For some New Yorkers, climate change is a hoax. For others, it's real but the effects still don't register.

Andrew Rice takes a deep dive into the future of a New York City that will see its streets swell with water as the sea rises. Right now, a 100 year storm that produces a surge of six feet has about a one percent chance of happening each year. By 2050, if the patterns follow the estimates, those floods will become five times more likely.

As serious as New Yorkers can be about the problems of flooding, especially after Hurricane Sandy in 2012, most still aren't thinking about what the future entails.
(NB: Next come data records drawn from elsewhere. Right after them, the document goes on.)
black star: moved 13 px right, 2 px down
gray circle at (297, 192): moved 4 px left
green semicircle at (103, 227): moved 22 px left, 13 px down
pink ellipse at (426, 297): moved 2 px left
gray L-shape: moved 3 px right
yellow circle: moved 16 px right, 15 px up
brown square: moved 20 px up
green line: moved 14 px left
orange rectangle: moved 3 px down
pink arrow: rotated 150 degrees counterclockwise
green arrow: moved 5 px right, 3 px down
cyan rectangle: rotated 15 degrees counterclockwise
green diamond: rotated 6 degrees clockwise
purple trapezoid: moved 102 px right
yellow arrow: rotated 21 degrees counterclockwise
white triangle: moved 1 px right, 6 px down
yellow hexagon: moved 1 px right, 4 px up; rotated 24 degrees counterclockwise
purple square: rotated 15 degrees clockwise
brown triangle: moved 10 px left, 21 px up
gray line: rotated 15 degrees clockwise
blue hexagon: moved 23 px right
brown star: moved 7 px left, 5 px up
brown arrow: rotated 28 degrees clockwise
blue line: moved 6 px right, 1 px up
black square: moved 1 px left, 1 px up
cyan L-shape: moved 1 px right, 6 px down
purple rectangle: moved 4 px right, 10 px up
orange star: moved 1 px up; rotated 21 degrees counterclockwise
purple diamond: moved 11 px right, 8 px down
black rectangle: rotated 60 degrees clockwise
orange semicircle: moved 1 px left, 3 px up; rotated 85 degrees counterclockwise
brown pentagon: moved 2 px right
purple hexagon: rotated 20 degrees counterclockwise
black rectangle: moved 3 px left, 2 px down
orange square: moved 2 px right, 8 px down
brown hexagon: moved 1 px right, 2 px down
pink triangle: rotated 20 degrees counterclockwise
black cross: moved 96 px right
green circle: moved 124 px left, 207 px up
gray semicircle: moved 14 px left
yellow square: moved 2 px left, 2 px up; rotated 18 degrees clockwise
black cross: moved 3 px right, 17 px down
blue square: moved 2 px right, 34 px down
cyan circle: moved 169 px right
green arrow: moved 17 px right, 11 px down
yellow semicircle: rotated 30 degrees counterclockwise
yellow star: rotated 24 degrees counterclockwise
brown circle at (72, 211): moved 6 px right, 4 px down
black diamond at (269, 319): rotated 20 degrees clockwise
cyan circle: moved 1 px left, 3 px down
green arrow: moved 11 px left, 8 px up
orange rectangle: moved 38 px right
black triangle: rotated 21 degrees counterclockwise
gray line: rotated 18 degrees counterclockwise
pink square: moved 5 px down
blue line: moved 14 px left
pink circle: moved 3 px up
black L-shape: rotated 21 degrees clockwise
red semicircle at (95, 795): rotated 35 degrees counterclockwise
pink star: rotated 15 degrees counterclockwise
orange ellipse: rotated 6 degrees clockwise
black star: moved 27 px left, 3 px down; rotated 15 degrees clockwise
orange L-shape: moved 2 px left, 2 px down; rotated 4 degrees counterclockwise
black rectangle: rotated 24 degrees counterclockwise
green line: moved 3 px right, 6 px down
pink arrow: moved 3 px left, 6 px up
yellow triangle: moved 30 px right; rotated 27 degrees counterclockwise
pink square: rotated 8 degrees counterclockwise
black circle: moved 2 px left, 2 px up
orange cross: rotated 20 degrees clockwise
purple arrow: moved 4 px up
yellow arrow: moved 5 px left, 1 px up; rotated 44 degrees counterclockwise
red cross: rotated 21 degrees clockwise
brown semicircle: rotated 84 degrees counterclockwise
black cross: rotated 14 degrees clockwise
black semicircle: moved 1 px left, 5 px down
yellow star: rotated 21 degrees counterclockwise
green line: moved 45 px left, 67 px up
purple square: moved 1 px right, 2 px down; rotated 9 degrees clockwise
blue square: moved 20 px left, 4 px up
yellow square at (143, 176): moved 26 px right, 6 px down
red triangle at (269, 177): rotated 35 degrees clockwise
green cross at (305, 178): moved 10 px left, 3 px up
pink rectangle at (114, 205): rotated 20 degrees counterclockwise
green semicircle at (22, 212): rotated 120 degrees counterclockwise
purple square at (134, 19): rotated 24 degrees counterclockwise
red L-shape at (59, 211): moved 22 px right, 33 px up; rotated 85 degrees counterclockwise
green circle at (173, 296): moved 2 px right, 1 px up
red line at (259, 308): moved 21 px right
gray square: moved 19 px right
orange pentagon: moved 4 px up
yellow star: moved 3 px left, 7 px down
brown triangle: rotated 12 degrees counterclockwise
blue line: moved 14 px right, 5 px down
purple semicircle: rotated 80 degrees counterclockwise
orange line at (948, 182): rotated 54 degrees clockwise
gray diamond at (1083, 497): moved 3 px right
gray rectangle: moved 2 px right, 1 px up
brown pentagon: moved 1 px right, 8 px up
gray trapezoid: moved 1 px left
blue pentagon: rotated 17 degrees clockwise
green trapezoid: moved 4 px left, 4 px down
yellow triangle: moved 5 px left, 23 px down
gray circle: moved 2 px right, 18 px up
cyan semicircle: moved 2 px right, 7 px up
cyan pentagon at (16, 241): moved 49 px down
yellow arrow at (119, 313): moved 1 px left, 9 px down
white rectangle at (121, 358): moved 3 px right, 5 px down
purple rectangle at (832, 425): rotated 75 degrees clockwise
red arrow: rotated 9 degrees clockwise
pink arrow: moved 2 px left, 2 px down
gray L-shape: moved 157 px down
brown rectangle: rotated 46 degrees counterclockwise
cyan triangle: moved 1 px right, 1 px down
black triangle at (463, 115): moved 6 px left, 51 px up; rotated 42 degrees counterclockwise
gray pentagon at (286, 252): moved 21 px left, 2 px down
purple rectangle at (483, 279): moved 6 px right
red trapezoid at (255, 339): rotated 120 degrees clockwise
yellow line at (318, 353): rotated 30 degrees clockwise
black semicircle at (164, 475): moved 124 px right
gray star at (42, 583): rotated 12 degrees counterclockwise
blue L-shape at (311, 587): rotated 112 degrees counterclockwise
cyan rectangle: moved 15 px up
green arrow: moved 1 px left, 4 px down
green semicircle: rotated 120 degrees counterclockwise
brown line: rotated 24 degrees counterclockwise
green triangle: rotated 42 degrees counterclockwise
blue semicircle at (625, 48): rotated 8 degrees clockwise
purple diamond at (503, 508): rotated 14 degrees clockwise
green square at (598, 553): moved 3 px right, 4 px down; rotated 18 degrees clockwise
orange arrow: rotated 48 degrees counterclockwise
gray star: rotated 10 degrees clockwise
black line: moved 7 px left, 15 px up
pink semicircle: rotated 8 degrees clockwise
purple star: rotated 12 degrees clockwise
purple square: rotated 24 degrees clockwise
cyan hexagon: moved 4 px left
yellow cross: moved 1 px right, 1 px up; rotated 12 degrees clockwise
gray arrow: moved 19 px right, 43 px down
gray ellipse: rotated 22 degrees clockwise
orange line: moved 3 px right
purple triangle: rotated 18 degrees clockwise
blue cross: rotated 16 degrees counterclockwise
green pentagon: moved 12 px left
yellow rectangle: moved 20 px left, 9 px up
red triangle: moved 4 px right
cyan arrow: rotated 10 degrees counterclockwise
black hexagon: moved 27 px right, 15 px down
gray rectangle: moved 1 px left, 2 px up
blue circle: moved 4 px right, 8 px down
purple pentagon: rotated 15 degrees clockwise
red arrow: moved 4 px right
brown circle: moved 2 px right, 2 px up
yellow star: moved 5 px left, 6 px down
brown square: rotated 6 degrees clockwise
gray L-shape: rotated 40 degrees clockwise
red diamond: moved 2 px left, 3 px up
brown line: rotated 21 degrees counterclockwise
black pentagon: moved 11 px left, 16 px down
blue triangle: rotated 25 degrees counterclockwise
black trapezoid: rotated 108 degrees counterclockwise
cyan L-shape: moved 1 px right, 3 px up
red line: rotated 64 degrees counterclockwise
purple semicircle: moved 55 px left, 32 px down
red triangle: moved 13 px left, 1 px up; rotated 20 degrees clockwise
Rice says industries and societies continue to build, thinking we can fight nature.

After Sandy, Mayor Bloomberg pledged to direct some $20 billion in disaster aid into “climate resiliency” measures, such as flood-proofing buildings by moving mechanical equipment to upper floors. In areas that were hit hard by the storm, many homeowners have taken advantage of a city program called “Build It Back,” reconstructing their houses high up on stilts. Beneath this defiant civic agenda is an old, blithe assumption that New York is too rich, too important, too tough, to ever give up an inch of real estate. “We still have essentially the gung ho, Wild West way of doing business in this country, where we think we are the master of nature,” Jacob said. “Fighting, building barriers, instead of accommodating the ocean.”

If sea-level rise reaches 2.5 feet, the floodplain for a hundred-year storm will expand to nearly a quarter of the city. The climate-change panel predicts that could happen by 2050, which still leaves some time for long-range planning. That is the kind of foresight that used to be New York’s specialty: The Commissioners’ Plan of 1811, for instance, established the street grid that defines Manhattan above Houston [Street] to this day. At present, however, the city appears to be unable to accept the fact that it faces an inevitable reckoning. The human tide is moving in the wrong direction, still marching toward the waterline.